To present a model you need to show both calibration and discrimination. Goodness of fit is normally a calibration issue - graphical means are sometimes sufficient. R2 is one of the discrimination metrics. Frank Harrell sees it as one of the better ones (see his book "Regression Modeling Strategies." He also has some excellent material online in (Click on the links under "Course Material" on http://biostat.mc.vanderbilt.edu/wiki/Main/FrankHarrell)
the significance of the model depends on the probability values given in the last column of the simulation results table and the likelihood ratio test.

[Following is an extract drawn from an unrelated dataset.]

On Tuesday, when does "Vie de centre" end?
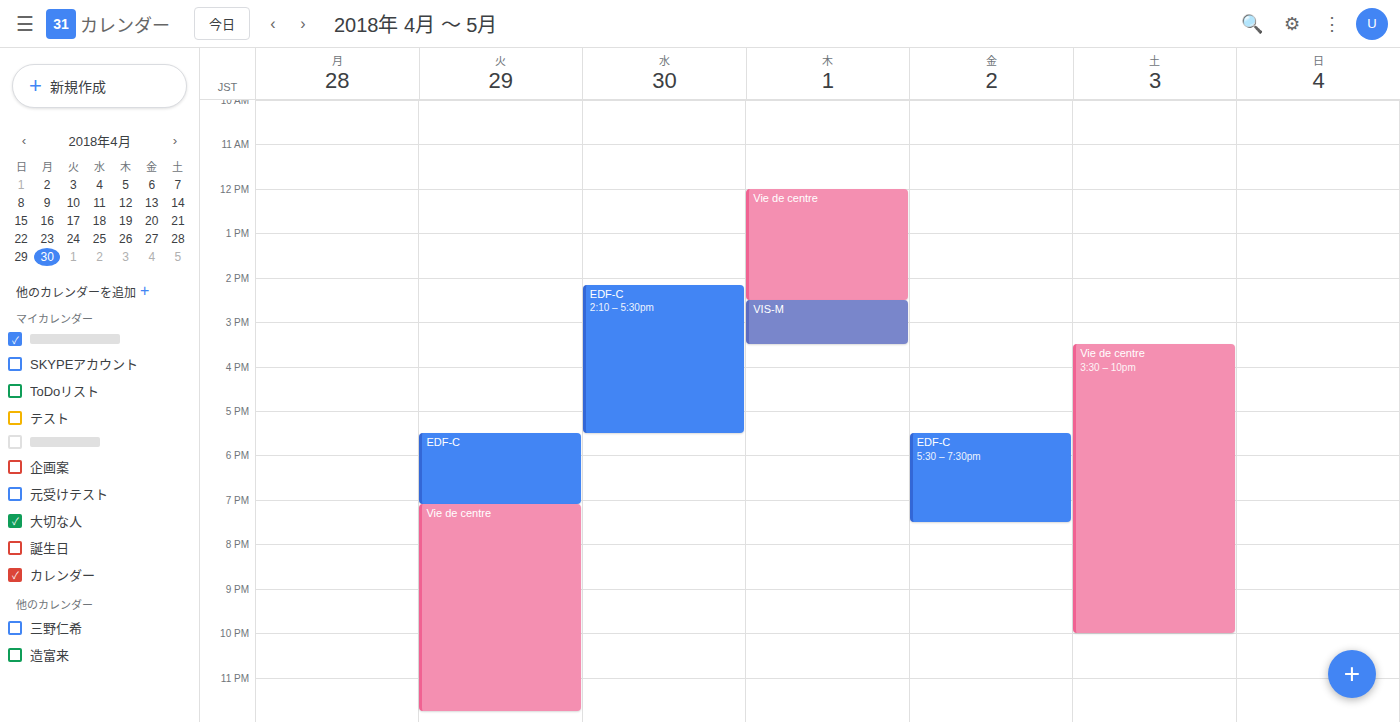
11:45 PM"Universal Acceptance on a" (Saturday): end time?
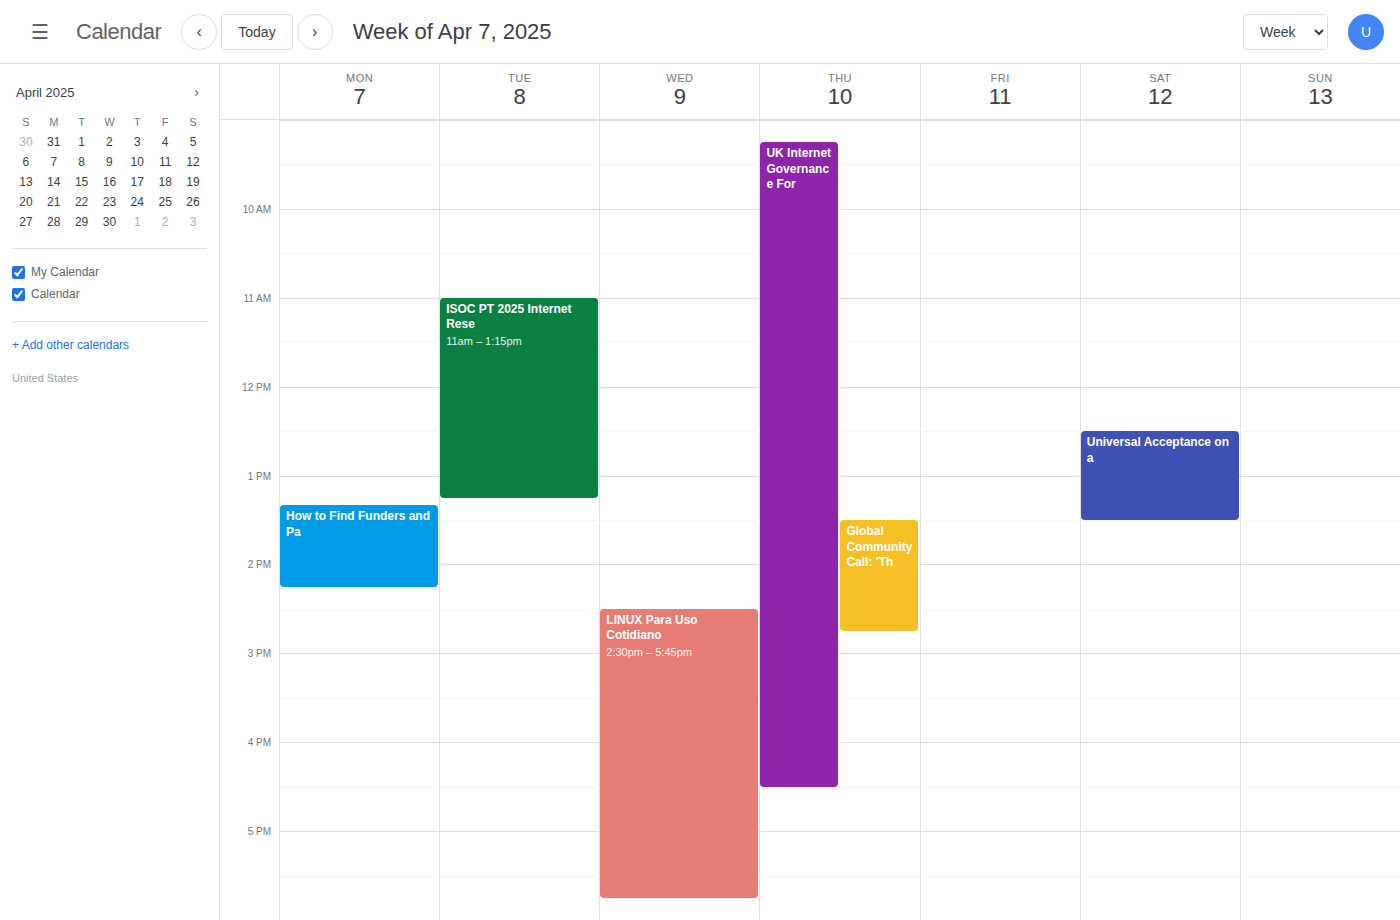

Thank you for your input. I am well aware of the purpose of a goodness-of-fit test and the calibration/discrimination issue in the modeling procedure. As for the likelihood ratio test, it is used to test whether adding/removing a certain variable to/from the existing model improves the model fit or not.
This is not the purpose of my question, so let me explain my point a little more.
I am looking for the best goodness-of-fit test and how to calculate the R-squared statistics in the particular case of the Cox model.
To assess the fit of a model, we usually make use of residuals. In a survival data setting, residuals are different than for other types of models, mainly due to the censoring. In a different but related vein, the definition of the R-squared statistic in a censored data setting, is not easy. I am being told that different measures of explained variation can be used, one of which is the generalized R-squared whose calculation is based on the chi-square statistic for the likelihood ratio test for the model. However, its value seems to be heavily influenced by the number of censored cases.
I am looking forward to a detailed explanation on how I can assess my Cox model in the light of these considerations. Thank you.